Sertão, Julho de 2018


Sertão, Julho de 2018.
Ida e volta ao sertão da Paraíba de ônibus, de Campina Grande a Marizópolis, sete horas de viagem; ônibus confortável, com ar condicionado, mas pára muito, um sobe e desce; e checagem de bilhetes de passagem, e põe e tira malas, nesse ritual por toda estrada. Em quase todas cidades o ônibus pára nas rodoviárias. Raramente os banheiros estão limpos ou têm papel higiênico ou sabão para lavar as mãos. Quando paramos para refeições ficamos à mercê das escolhas dos motoristas dos ônibus que devem se beneficiar com refeições grátis; mas nem sempre resulta na melhor alternativa para os passageiros. Quatorze horas no total, ida e volta. Eu tinha livros para ler mas resolvi olhar a irresistível paisagem, acompanhar a cordilheira azul, que vem dos lados do Ceará e que parece dividir os Estados de Paraíba e Pernambuco, que se estende preguiçosa e bela margeando a estrada à distância, em todo percurso, até a Serra da Borborema. Bela geografia, com efeito, contrasta com a geopolítica.
Como nasci, no Sítio Carnaúba, olhando aquela serra, certa vez inventei uma estória que tinha como protagonista a serra azul. Foi assim: vieram uns compradores de bois para abate de Marizópolis, negociar os animais com meu pai, entre eles havia dois meninos, mais velhos do que eu. Eu contei para aqueles meninos que eu tinha um cavalo que corria sobre a serra, a toda velocidade, por cima de queimadas, por cima das cinzas, sendo que de vez em quando era encoberto pela fumaça. Os meninos me olharam incrédulos, espantados e desconfiados de minha fantasia. Alguns anos mais tarde fui morar na Vila e lá encontrei esses mesmos meninos, que não esqueceram da minha estória, e caçoaram de mim; não me davam trégua, me chamavam de beiradeiro (quem mora nas beiradas: os fazendeiros, os sitiantes). Contavam para os outros meninos a estória que eu lhes havia contado; era certamente um tipo de “bullying.”
A vegetação do sertão semi-árido é quase toda de árvores pequenas, quase rasteiras: juremas, mufumbos, marmeleiros; aqui e acolá árvores grandes tais como: juazeiros, angicos, raros pau d'arcos, carnaubeiras; das fendas dos lajedos brotam as macambiras vaidosas, como se mostrassem que são resistentes as adversidades.

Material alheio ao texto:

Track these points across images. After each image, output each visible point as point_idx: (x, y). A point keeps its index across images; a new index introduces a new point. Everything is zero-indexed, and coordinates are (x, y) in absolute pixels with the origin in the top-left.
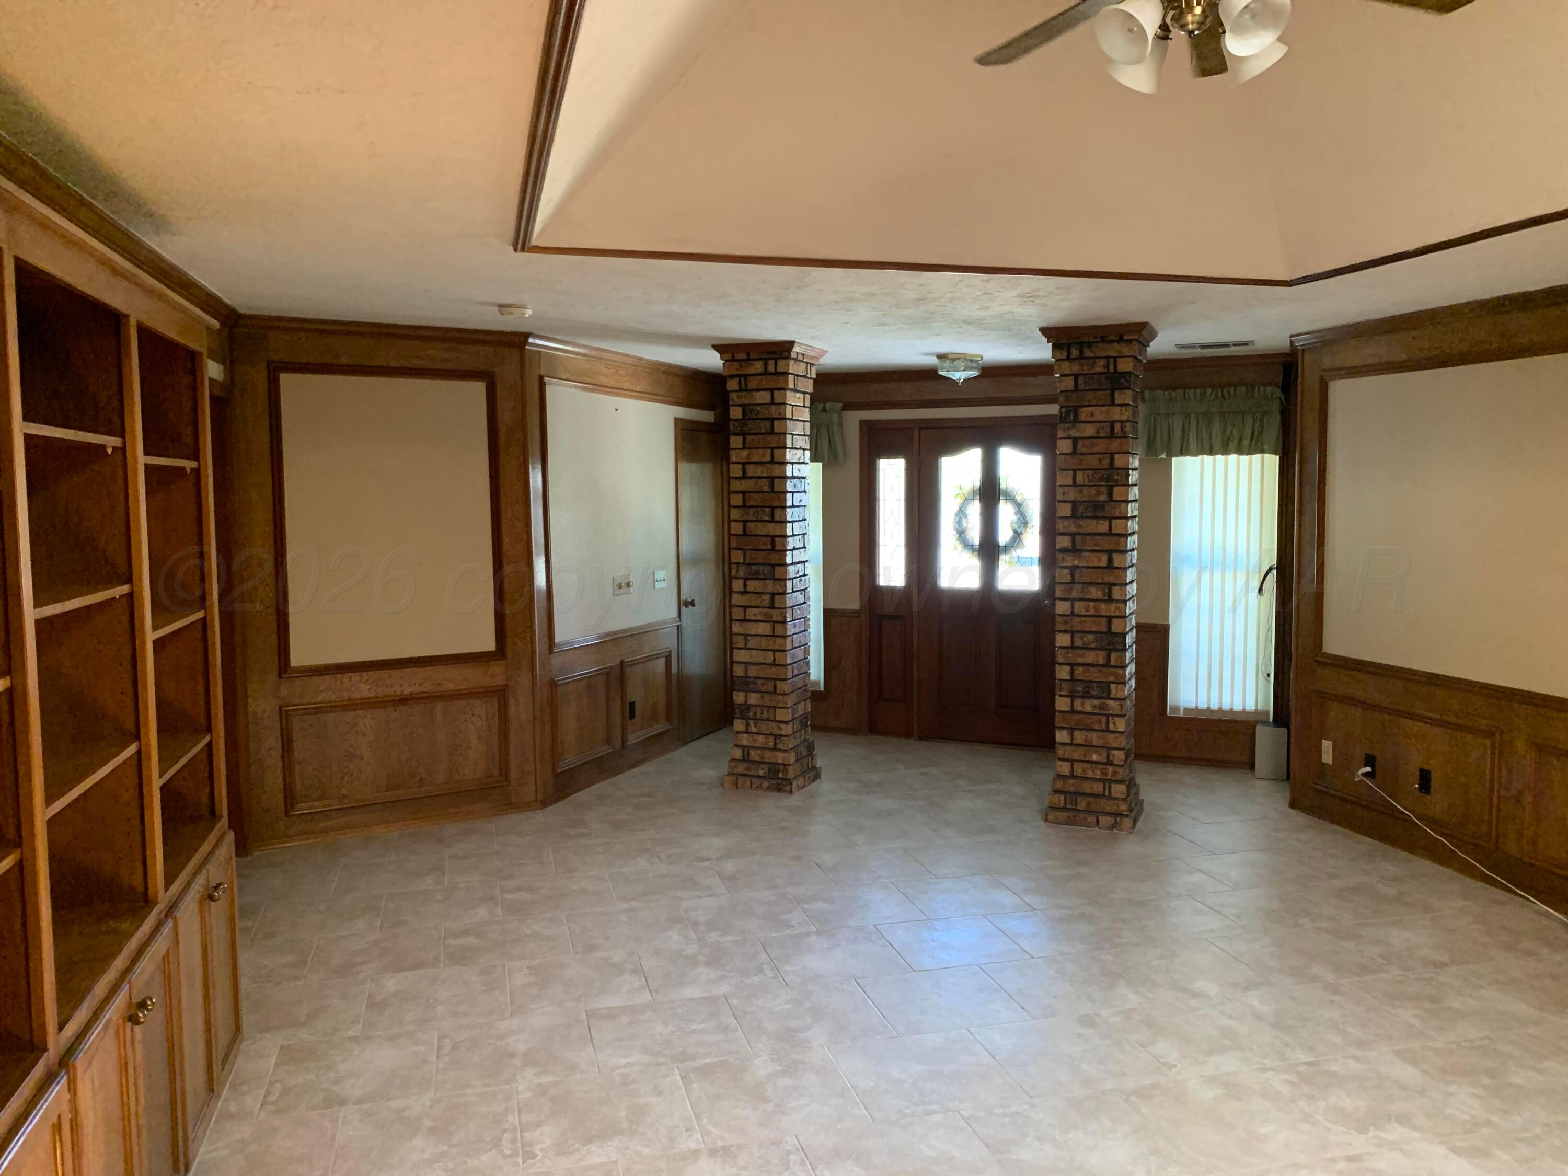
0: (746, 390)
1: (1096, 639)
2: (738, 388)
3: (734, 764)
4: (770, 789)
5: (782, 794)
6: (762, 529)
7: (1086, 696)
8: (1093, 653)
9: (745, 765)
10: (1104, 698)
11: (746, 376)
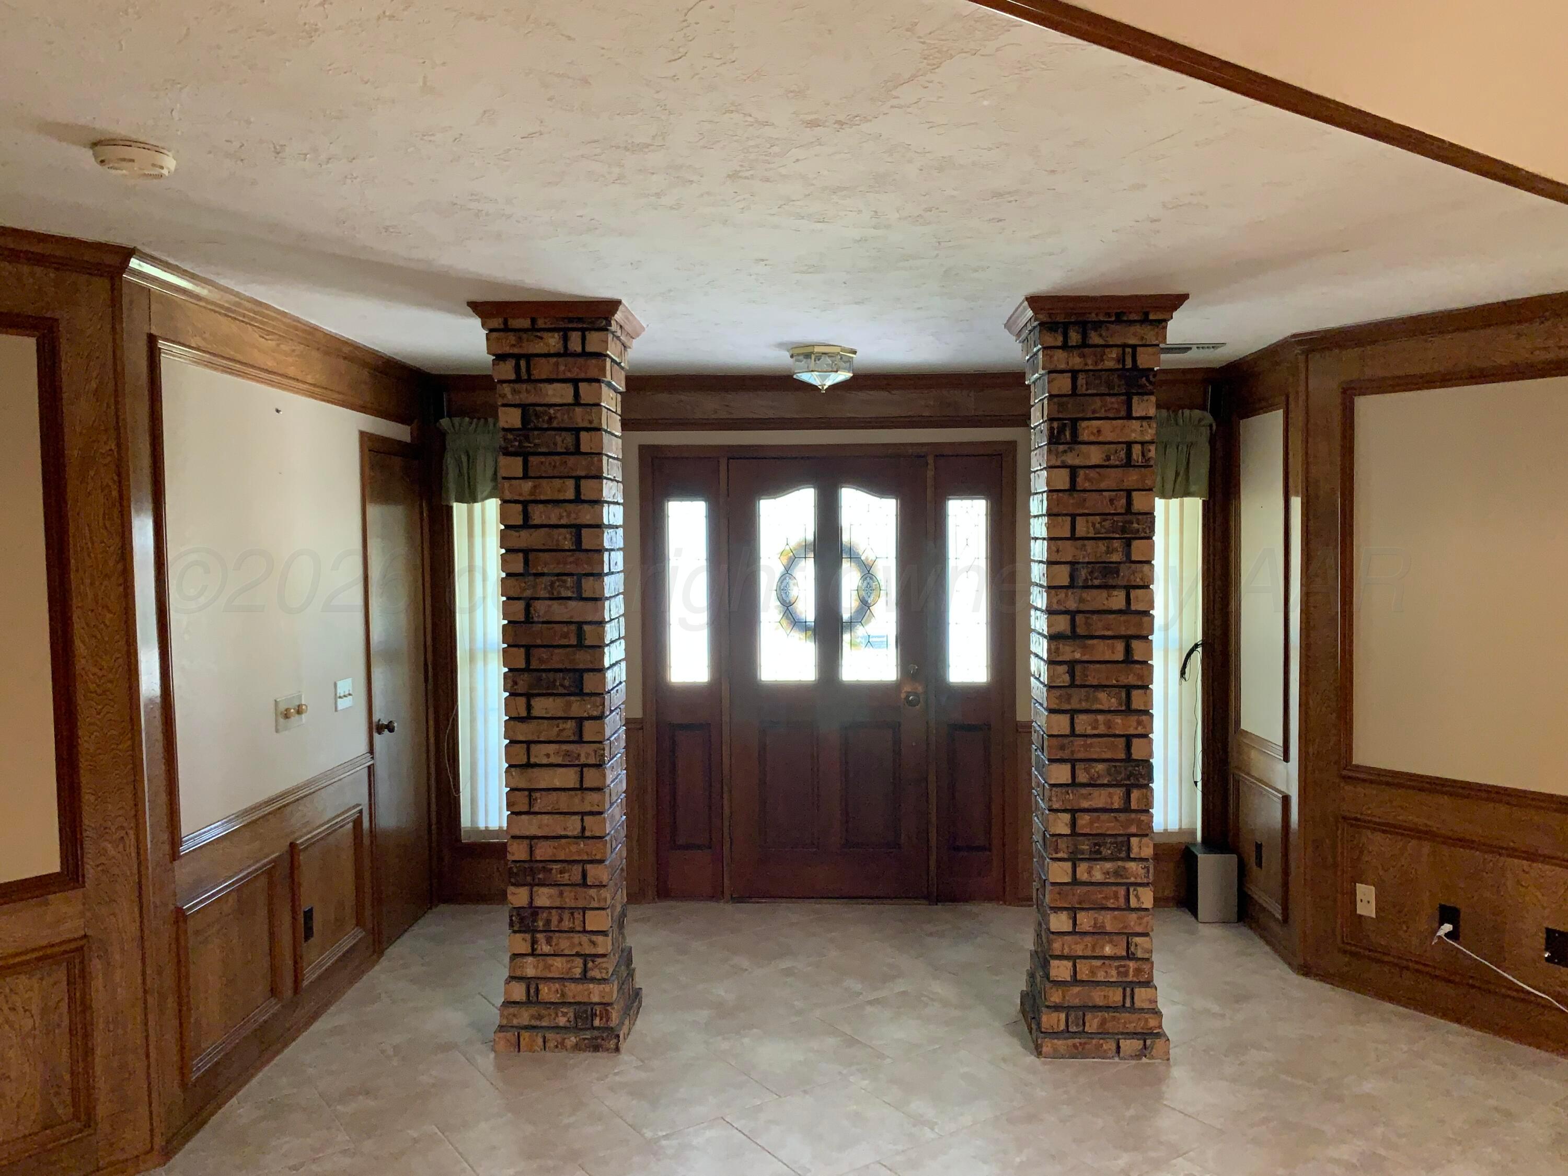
0: (529, 380)
1: (1108, 770)
2: (513, 377)
3: (511, 1010)
4: (577, 1048)
5: (598, 1054)
6: (559, 611)
7: (1096, 857)
8: (1104, 792)
9: (533, 1010)
10: (1122, 859)
11: (529, 357)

Os xique-xiques e os mandacarus são vistos também em outras regiões da América do Sul e do Norte, principalmente no México e no deserto dos Estados Unidos (como cactus); mas aqui adquirem qualidade e cenário imbatíveis para caracterizar nosso sertão nordestino.
A TV e os jornais quase sempre mostram o sertão nordestino na pior situação, não o mostram quando este está verde, florido, plantado, após as chuvas; a mim parece que o interesse da imprensa (com raríssimas exceções) é mostrar sempre o pior: esqueletos de animais, matas e açudes secos, sertanejos relatando miséria e comendo ratos. É claro que a realidade deve ser mostrada, mas mostrem também, à guisa de justiça, quando o sertão está molhado, verde; de qualquer forma o sertão é sempre belo e ele fica sempre lá para quem quiser ver.
Como dito, o sertão é lindo quando chove, a vegetação cresce rapidamente, tudo fica verde, como se tivesse pressa em se exibir, por não saber quando outra chuva virá.
Passamos por várias cidades onde os moradores de quase todas as casas costumam plantar árvores frutíferas nos quintais: coqueiros, bananeiras, cajueiros, goiabeiras, mangueiras, etc. Este ano houve volume razoável de chuva. Nota-se pela quantidade de lagoas, pequenos açudes, barragens, à beira da estrada quase todos ainda com água e pelos capins amarelados, acarminados, coloridos pela ação impiedosa do sol.
Fico pensando se o sertão tivesse chuvas regulares; se a Serra da Borborema deixasse as nuvens carregadas passarem; a história do sertão certamente seria outra.